Japanese production of the second generation DA/FA ended in 1978 in favor of subsidiary brand Hino Motors, and likely because bonneted trucks in this segment were falling out of favor in Japan during these years. The DA/FA was also assembled in several other countries, however, including but not limited to Indonesia, Thailand, Kenya, and South Africa. In Indonesia it was nicknamed "Toyota Buaya" (Alligator Toyota or Crocodile Toyota), a reference to the alligator-style bonnet. Indonesian sales officially began in January 1970 under the auspices of Astra International until the formation of the Toyota Astra Motor (TAM) joint venture in 1971. TAM built a dedicated plant for the FA/DA in 1973 and exported SKD kits to various countries, including Nigeria and Australia. Indonesian models were facelifted in 1976 and post-facelift models were painted moss green as standard; they continued in local production until 1986.

Kenyan assembly began in 1977, while South African-made trucks began using locally made engines in May 1982. Production in South Africa continued until 2001, over twenty years after Japanese manufacture had ended.

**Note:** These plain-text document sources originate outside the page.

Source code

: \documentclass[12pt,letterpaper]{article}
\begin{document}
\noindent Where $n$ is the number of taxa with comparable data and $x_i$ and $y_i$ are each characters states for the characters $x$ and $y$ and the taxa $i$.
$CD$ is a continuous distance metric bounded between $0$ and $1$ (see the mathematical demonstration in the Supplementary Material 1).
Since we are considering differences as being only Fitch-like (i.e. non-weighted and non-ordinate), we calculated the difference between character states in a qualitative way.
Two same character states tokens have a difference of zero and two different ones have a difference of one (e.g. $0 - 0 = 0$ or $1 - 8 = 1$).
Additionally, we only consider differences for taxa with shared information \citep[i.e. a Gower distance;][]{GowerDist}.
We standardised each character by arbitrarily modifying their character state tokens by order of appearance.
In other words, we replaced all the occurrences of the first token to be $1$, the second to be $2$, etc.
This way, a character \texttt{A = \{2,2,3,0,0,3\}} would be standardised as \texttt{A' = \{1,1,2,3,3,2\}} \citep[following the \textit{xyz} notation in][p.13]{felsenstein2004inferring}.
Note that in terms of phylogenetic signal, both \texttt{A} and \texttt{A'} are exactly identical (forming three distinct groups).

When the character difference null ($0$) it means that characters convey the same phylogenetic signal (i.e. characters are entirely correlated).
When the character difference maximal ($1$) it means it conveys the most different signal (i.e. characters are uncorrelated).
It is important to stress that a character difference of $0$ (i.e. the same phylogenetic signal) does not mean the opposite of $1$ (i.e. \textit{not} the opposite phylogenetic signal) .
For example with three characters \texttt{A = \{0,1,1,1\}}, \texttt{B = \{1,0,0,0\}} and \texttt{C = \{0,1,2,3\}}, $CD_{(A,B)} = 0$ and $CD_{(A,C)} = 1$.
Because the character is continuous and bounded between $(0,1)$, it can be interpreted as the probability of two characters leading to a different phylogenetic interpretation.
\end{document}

Under Toyota's partnership with Hino, the next bonneted truck of both companies would not come out until 2004 - when the Hino 600 started being produced.

===Cabover trucks===
There was also a cabover 6 t version, called the FA115C or DA115C depending on engine fitment. They sit on a 4300 mm wheelbase and were introduced in September 1964; the DA115C received the enlarged 2D diesel engine with 130 PS. After an engine revision in April 1977, this engine produced 160 PS at 2800 rpm and torque increased to 45 kgm at 1400 rpm. The DA115C was kept in production until February 1980. It thus outlived the bonneted FA/DA-series which it preceded. The 6-tonne cabovers have a longer cab to accommodate a small sleeping area behind the front seats. There are also period brochures from 1963/1964 showing a 5.5 t model called the DA95C, using the 2D engine and a version of the DA115C cab with unusual additional small windows flanking the grille.